We believe the office should be a fair place to operate, free of political undertones. When we find it otherwise, we decide that things are not being run as they should, and we don't like it. We want to take our ball and go home. We can't give up the income, so we just find someone to commiserate with. We never make good money.

This phenomenon has gone on so long that men are much more likely to be seen for their potential, while women are seen for their ability to do the job at hand. Women see themselves for their potential to do the job at hand, ignoring the possibility of their next step, believing that someone else will take care of that. We want to be measured on how hard we work, what long hours we work, and how accurate our work is. In addition, we don't want to have to point these strengths out to others. Our reputation should speak for itself. Meantime, someone else has determined the power structure and demonstrated the true qualifications for the promotion to the appropriate people. We lose the chance, and we don't understand how such an illogical decision could be made. We change companies and repeat our behavior, or we stay where we are and wait for the game to be played fairly. None of this increases our income.

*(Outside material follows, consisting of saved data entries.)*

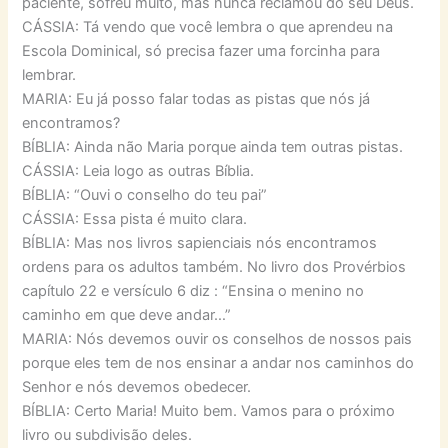
paciente, sofreu muito, mas nunca reclamou do seu Deus.
CÁSSIA: Tá vendo que você lembra o que aprendeu na
Escola Dominical, só precisa fazer uma forcinha para
lembrar.
MARIA: Eu já posso falar todas as pistas que nós já
encontramos?
BÍBLIA: Ainda não Maria porque ainda tem outras pistas.
CÁSSIA: Leia logo as outras Bíblia.
BÍBLIA: “Ouvi o conselho do teu pai”
CÁSSIA: Essa pista é muito clara.
BÍBLIA: Mas nos livros sapienciais nós encontramos
ordens para os adultos também. No livro dos Provérbios
capítulo 22 e versículo 6 diz : “Ensina o menino no
caminho em que deve andar…”
MARIA: Nós devemos ouvir os conselhos de nossos pais
porque eles tem de nos ensinar a andar nos caminhos do
Senhor e nós devemos obedecer.
BÍBLIA: Certo Maria! Muito bem. Vamos para o próximo
livro ou subdivisão deles.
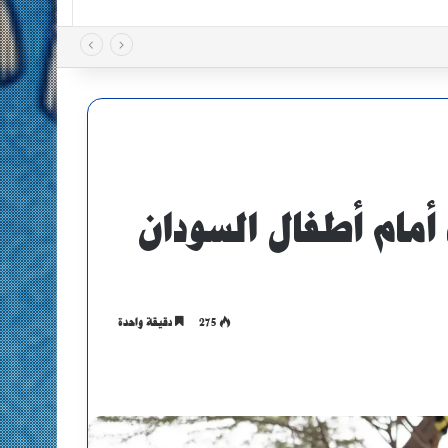
 أمام أطفال السودان
275
دقيقة واحدة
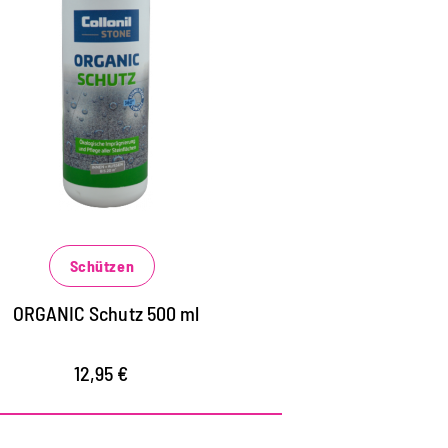
Natur- und
Kunststeinarten
ösemittelfreie Imprägnierung für alle
teinflächen im Innen- und Außenbereich,
liesen, Betonböden, Beton- und
atursteinfassade
chützt langanhaltend vor
Schützen
ettereinflüssen und Verschmutzungen
erhindert effektiv das schnelle
ORGANIC Schutz 500 ml
indringen von wässrigen, fettigen und
ligen Verschmutzungen
12,95 €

Our problem is that we see any adaptation as wrong, or even evil. We don't want our fantasy bubble to burst. If we hang around long enough, everything will be done the way we want it to. We are paying a very high price for this attitude.

I believe that women must accept the business environment the way it is and adapt ourselves to work within it. If your work environment requires you to sacrifice your ethics or sleep with the boss, then you need to change companies. But if your work requires the adjustments discussed in this book, you can make those changes and hold your head high. Many, many women have adjusted their attitudes and behaviors to further their careers. So can you.